O ritmo dessa subversão é pautado por fugas e retornos. Uma visão de conjunto revela desde logo um balanço entre páginas em grelhas regulares e outras composições mais livres, algumas destas ocupadas por uma imagem imensa que ocupa toda a área visual, outras atravessadas por um percurso das personagens, ou pelo menos uma distribuição espacial que pode não corresponder totalmente a um dinamismo físico, mas interno, “onírico”, uma fuga. Também a permutabilidade entre as personagens não quer dar conta de uma confusão entre elas, nem uma identificação mútua (entre a velha e a criança, sobretudo), mas antes uma outra forma de entender o diálogo, como encontro num ponto longínquo, no infinito, uma promessa de osmose. Tal como as linhas paralelas parecem tocar-se no ponto de fuga, mesmo jamais se alcançando esse ponto, ele serve de modelo à potencial união e compreensão mútua entre as dialogantes.

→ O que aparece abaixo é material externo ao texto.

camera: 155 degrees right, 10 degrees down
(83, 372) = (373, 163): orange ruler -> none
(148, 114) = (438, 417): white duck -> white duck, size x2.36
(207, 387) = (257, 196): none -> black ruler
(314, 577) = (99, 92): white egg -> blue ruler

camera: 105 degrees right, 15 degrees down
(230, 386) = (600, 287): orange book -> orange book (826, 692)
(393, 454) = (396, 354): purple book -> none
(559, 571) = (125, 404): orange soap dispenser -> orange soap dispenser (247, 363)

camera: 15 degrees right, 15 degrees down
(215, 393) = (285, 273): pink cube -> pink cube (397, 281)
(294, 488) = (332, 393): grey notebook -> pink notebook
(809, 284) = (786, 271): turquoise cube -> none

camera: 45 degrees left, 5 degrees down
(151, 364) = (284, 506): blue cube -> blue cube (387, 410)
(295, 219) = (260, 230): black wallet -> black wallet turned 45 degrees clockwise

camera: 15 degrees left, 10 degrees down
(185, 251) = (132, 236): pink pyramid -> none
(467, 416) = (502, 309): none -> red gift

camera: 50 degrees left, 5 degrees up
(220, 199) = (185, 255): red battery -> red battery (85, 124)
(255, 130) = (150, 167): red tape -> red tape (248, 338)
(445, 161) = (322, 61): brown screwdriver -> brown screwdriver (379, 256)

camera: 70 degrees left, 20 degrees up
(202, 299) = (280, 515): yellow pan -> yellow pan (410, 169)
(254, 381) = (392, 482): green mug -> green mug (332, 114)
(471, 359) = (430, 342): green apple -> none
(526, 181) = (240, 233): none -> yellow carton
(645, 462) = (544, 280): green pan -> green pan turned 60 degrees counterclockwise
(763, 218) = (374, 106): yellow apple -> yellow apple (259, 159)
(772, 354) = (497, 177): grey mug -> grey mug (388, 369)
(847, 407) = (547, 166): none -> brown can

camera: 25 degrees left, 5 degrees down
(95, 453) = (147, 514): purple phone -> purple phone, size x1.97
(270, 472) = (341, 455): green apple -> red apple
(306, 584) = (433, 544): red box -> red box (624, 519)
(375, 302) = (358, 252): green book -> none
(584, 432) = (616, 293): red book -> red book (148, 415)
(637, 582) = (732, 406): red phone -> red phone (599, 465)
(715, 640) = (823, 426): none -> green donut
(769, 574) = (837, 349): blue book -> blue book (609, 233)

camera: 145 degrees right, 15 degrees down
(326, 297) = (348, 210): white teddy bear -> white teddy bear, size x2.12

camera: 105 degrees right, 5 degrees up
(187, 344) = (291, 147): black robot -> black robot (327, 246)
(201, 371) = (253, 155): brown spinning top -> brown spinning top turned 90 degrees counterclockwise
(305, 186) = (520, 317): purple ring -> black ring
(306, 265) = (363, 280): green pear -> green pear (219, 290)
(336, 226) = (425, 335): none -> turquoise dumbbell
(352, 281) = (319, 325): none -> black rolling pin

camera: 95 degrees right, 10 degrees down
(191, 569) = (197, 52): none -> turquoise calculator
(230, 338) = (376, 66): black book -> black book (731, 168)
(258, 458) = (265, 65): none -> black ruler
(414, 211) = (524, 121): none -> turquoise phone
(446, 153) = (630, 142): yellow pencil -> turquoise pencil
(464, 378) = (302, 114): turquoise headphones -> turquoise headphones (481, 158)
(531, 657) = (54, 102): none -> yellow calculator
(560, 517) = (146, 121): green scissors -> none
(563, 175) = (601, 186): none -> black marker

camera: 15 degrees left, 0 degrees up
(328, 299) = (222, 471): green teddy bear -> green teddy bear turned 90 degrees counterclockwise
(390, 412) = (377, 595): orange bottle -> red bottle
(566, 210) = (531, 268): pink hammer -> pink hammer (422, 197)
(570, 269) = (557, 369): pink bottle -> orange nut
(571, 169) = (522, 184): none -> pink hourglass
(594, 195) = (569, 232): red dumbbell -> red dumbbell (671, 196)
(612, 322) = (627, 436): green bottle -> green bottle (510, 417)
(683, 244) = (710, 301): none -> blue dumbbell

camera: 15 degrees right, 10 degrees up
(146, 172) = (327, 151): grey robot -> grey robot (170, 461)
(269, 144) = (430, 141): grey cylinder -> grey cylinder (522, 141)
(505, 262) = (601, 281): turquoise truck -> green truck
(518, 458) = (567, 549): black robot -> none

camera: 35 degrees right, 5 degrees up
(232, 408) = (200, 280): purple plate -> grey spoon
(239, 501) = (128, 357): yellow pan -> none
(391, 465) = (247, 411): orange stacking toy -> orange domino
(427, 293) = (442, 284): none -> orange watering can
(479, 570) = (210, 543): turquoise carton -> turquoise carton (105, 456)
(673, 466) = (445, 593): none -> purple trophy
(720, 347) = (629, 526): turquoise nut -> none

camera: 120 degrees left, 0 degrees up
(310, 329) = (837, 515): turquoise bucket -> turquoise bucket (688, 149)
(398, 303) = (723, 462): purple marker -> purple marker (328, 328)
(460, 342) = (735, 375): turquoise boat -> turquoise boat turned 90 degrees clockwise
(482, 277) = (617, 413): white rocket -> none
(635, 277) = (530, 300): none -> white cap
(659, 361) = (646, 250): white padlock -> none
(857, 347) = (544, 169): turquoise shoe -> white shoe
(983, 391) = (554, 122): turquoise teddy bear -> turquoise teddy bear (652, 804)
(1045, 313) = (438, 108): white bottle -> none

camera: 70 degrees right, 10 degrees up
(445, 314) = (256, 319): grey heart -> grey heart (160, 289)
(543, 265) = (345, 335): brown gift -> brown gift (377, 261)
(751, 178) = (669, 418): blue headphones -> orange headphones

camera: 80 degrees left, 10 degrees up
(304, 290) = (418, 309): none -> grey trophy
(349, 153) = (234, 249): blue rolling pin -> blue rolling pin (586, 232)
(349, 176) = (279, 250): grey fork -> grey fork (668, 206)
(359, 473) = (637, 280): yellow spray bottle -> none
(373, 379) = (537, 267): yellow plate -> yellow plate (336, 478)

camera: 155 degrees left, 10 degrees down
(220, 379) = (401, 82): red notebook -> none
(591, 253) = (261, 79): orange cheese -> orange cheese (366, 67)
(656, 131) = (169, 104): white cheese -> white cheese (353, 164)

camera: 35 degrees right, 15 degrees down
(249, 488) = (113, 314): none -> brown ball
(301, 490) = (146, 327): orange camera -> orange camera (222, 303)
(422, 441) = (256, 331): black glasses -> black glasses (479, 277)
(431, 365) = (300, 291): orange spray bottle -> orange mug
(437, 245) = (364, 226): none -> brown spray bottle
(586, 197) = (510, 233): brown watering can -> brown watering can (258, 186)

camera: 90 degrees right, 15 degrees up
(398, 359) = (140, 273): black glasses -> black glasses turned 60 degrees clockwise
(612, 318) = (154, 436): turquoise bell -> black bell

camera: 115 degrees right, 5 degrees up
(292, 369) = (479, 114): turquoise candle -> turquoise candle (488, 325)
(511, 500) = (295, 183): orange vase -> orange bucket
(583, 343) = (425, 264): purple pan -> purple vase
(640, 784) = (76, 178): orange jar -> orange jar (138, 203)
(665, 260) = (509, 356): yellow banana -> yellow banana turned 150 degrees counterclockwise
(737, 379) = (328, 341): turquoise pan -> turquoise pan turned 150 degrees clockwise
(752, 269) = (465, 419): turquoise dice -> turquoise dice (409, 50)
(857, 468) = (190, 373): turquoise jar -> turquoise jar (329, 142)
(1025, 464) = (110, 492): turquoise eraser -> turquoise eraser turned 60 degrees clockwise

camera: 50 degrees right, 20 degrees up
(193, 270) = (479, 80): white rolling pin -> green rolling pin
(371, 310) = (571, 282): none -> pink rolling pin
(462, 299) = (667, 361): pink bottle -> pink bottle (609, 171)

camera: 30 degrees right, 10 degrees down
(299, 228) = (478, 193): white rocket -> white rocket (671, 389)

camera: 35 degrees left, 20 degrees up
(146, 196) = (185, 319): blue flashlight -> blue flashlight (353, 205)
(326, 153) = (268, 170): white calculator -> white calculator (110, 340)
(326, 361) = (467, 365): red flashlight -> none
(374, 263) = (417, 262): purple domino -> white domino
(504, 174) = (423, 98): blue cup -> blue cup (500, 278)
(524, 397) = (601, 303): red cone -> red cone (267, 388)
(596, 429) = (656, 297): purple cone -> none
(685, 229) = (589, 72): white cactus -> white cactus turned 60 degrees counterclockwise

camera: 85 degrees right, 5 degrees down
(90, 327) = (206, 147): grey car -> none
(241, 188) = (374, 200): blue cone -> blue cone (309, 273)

A chegada da Morte-Caçador abre um processo de recuperação da vida. É como se a ameaça provocada pelo Caçador fosse a única forma da mulher se poder reinscrever na sua própria existência vivida, na infância, no regresso a esse estado, aceitando portanto na sua destruição, no seu consumo pelo Caçador, uma possibilidade também de recuperação e reinstauração.

Não sendo “nossa”, não sendo de cada um dos seus leitores, a passagem por esta “casa de papel” seguramente que iluminará, senão mesmo inflamará, se não os olhos ou as mãos, uma qualquer parte dos nossos interiores.

Nota final: Agradecimentos a Anabelle Araújo e à editora, pela oferta do livro.